Your output must consist of the records printed verbatim, with the pictures excluded.

AVAILABLE DATA -
━━━━━━━━━━

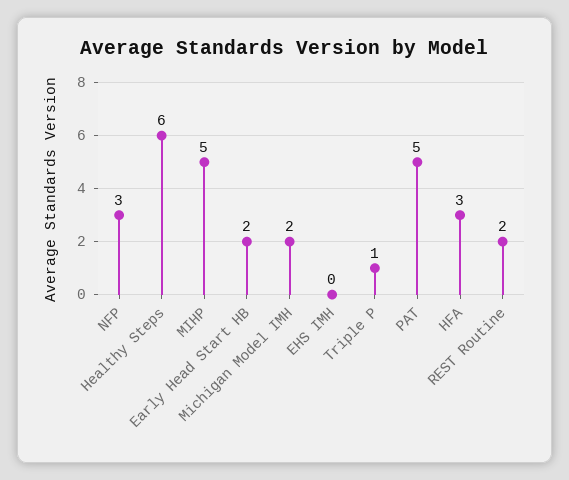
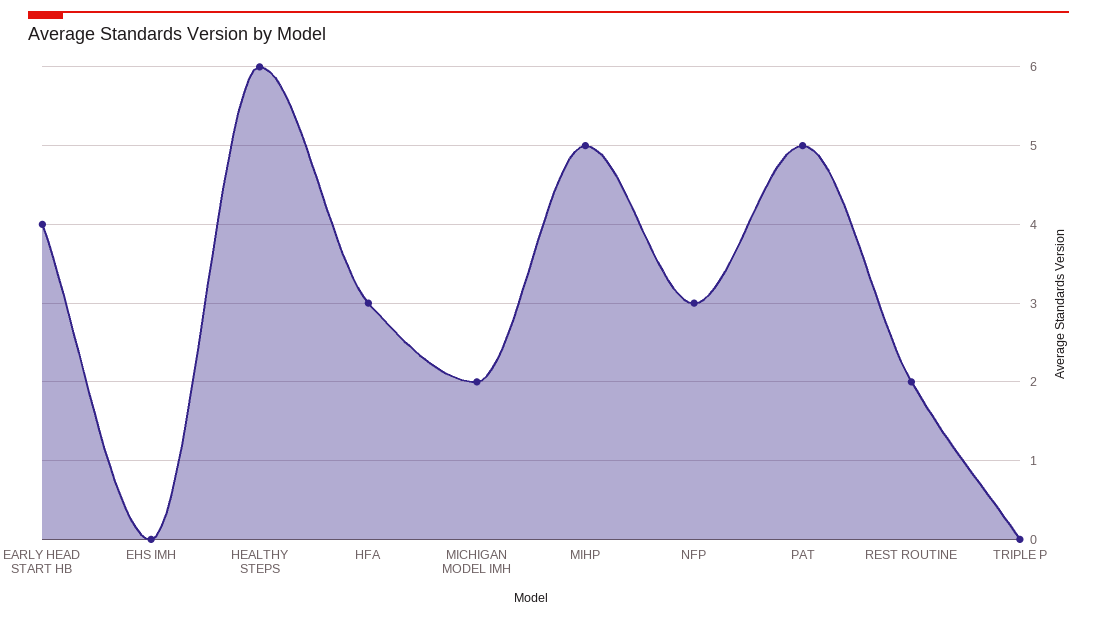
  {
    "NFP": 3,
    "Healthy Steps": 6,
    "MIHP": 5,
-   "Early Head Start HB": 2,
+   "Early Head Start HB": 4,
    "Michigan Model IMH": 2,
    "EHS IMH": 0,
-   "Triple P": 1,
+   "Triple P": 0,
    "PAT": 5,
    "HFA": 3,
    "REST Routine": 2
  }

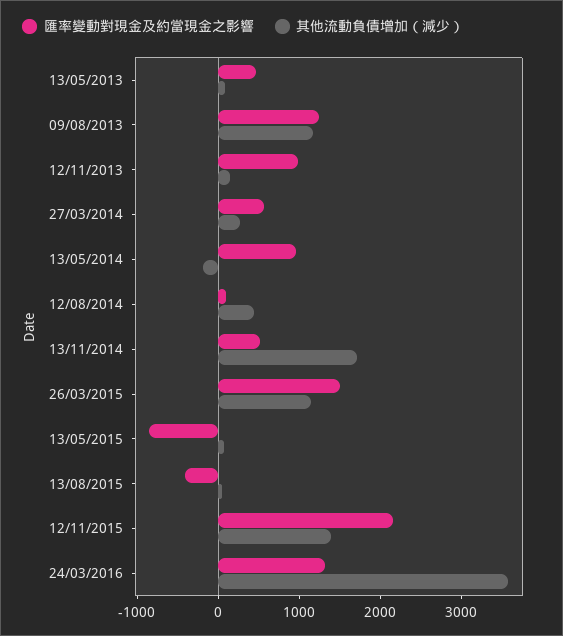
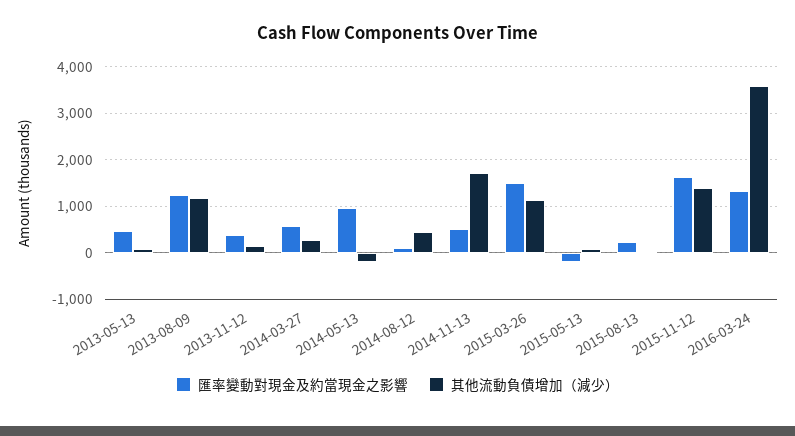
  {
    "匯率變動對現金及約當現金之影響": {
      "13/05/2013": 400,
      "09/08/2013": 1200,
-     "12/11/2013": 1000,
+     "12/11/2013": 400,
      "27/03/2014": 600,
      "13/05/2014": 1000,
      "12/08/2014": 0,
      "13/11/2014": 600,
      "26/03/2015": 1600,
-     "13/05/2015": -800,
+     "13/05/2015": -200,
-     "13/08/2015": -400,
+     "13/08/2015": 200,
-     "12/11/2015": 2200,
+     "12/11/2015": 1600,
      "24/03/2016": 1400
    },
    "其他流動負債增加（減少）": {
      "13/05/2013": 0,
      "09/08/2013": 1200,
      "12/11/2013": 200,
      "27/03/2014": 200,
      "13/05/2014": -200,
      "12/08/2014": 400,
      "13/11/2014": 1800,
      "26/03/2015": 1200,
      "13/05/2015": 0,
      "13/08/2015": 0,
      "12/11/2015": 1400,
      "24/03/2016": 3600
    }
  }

━━━━━━━━━━

TASK RESPONSE -
  {
    "NFP": 3,
    "Healthy Steps": 6,
    "MIHP": 5,
-   "Early Head Start HB": 2,
+   "Early Head Start HB": 4,
    "Michigan Model IMH": 2,
    "EHS IMH": 0,
-   "Triple P": 1,
+   "Triple P": 0,
    "PAT": 5,
    "HFA": 3,
    "REST Routine": 2
  }

  {
    "匯率變動對現金及約當現金之影響": {
      "13/05/2013": 400,
      "09/08/2013": 1200,
-     "12/11/2013": 1000,
+     "12/11/2013": 400,
      "27/03/2014": 600,
      "13/05/2014": 1000,
      "12/08/2014": 0,
      "13/11/2014": 600,
      "26/03/2015": 1600,
-     "13/05/2015": -800,
+     "13/05/2015": -200,
-     "13/08/2015": -400,
+     "13/08/2015": 200,
-     "12/11/2015": 2200,
+     "12/11/2015": 1600,
      "24/03/2016": 1400
    },
    "其他流動負債增加（減少）": {
      "13/05/2013": 0,
      "09/08/2013": 1200,
      "12/11/2013": 200,
      "27/03/2014": 200,
      "13/05/2014": -200,
      "12/08/2014": 400,
      "13/11/2014": 1800,
      "26/03/2015": 1200,
      "13/05/2015": 0,
      "13/08/2015": 0,
      "12/11/2015": 1400,
      "24/03/2016": 3600
    }
  }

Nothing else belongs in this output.